It’s a common scenario: you have just finished that presentation that you’ve spent hours, days or even weeks preparing for, and you are really pleased with how it went. But now you are faced with a question-and-answer session. Although this may be daunting because it is harder to rehearse, it can be an incredibly useful experience and should be encouraged if time allows. It offers you the opportunity to further demonstrate your knowledge and expertise on a particular subject which could benefit your business, for example, by instilling confidence in potential investors and therefore encouraging their participation.
Q&As also offer a valuable chance for self-reflection. For instance, a section of the presentation you think is clear, may not be if you receive lots of questions about it. Perhaps it is time to look again at the content or your delivery of this topic, and either edit it if you are giving the same presentation again or be mindful of avoiding similar mistakes in your future presentations.
So now the importance of holding a Q&A is clear, how do you approach it?
Although it might not be possible to rehearse exactly what questions you might receive in the same way you can your presentation, it is still possible to prepare for your Q&A to an extent. Look through your presentation for any obvious gaps. Perhaps, for example, you have not included certain sales figures, or projections.
Any gaps in your presentation are where your questions are most likely to come from and identifying them allows you to ensure you know the relevant information you may need. You could also try practising your presentation to a trusted colleague who might think of questions on topics you hadn’t considered, increasing your awareness on the types of questions you may receive and allowing you to prepare for them.
On the day
A bottle of water is your best friend. Those first few seconds after being asked a question can be nerve-racking. You don’t want to start speaking before you’ve had chance to think about your response, nor do you want to be seen as hesitant and therefore nervous or uninformed on a subject.

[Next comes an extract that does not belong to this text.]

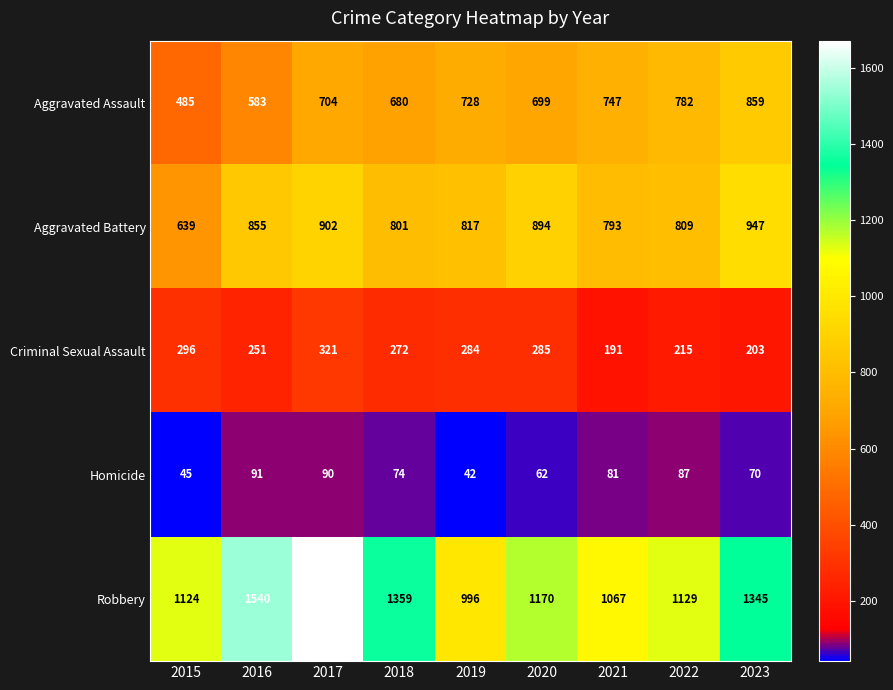

Which series has the largest total across all categories?

Robbery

By having a drink of water at hand and taking a sip before you answer a more difficult question, it gives you valuable thinking time without looking like you are hesitating. However, it is best to avoid having a sip of water before every answer as this might then appear to be a nervous habit.
Be mindful of your body language
No matter how many times you have presented, it is natural to feel nervous which can make us feel uncomfortable and more likely to fidget or use body language we would not normally. Try to avoid crossing your arms as this can appear defensive, and fidgeting, for example, with a button or hair tie can highlight your nerves. However, it is important to not look too stiff and rigid as this could also demonstrate discomfort.

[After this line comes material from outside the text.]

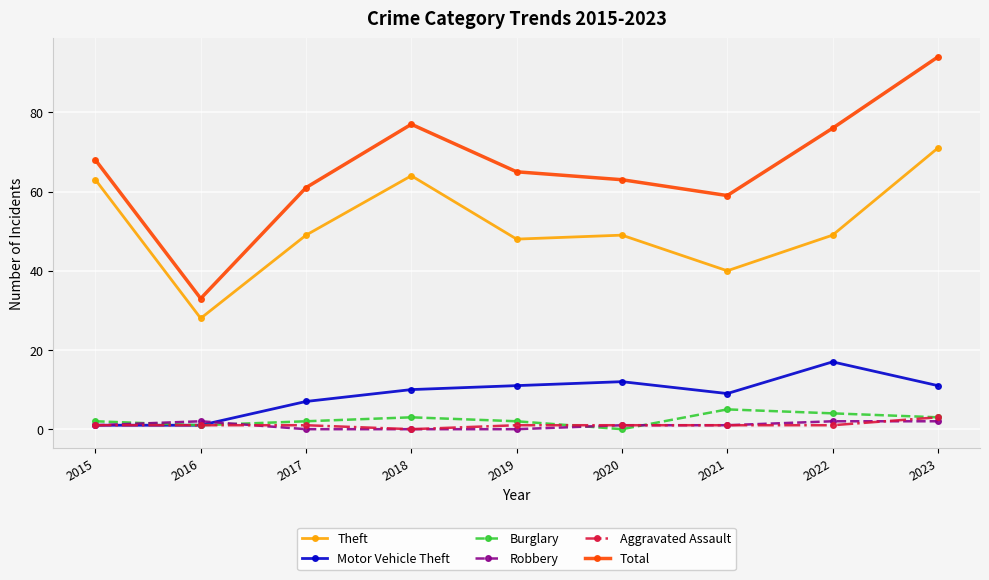

Where is the first local maximum for Theft?

2018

A good way to stand is with your shoulders nice and relaxed (try to consciously push them down. When we feel nervous, we tend to raise them without realising) with a calm, open posture, a smile and a nod whilst talking can also indicate confidence. To really connect with the audience, it might be useful to employ something called convergence, where your speech and your behaviour becomes more like that of the person asking you a question as a way of making yourself more relatable to them. For example, you could try adopting a similar speed of speaking and perhaps using some of the same gestures or phrases that they do. You don’t have to change your natural style of speaking too much, in fact it’s best not to, but using a few similar phrases will help you connect to your audience, making them more receptive to your answers.
When delivering your answers, an awareness of a theory regarding four key components of effective conversation, known as Grice’s Maxims, could make your responses more effective and help you feel more confident. This consists of:
- Quantity – Your answer should detail enough information that the question has been addressed fully but should not be too long. Once you have given all the relevant information you need, stop. It is easy to think a long, in-depth answer is needed to show your expertise, but this is not the case, and you are more likely to ramble making you appear less confident or knowledgeable.
- Quality (truth) – Your answer should be true or if you are unsure, for example, if the question is about a future projection, it should be what you believe to be true. Whilst it can be tempting to exaggerate to try to impress, it can be easy for the audience to spot and embarrassing if you get caught out. Being honest, even under pressure will make you appear more trustworthy and ultimately benefit your business.
- Relation (relevance) – Your answer should be as relevant to the question as possible. This shows that you are actively listening to the question and have understood it. It is possible that in your presentation you might have missed out a piece of information that you wanted to include, and the temptation might be to try to include it in an answer that doesn’t really fit the question. However, this is more likely to make it appear as though you have misunderstood the question and undermines the audience’s confidence in you.
- Manner (clarity) – Deliver your answer in a clear way. Try to avoid ambiguity, obscurity or vague language. Remember if you need to take a second to think of the answer before you give it, that’s OK. A clear, well-articulated response will leave your audience with a greater understanding on the topic and confidence in your expertise. Don’t forget to consciously slow down your speech as we often speed up when we are nervous, which can make our answers less clear.
With practice your Q&A can become as strong and confident as your main presentation. If you are still feeling daunted, try to remember that the questions are not being asked to trick you, but because of a genuine interest and to learn from you. You are the expert, so have confidence in yourself and your answers.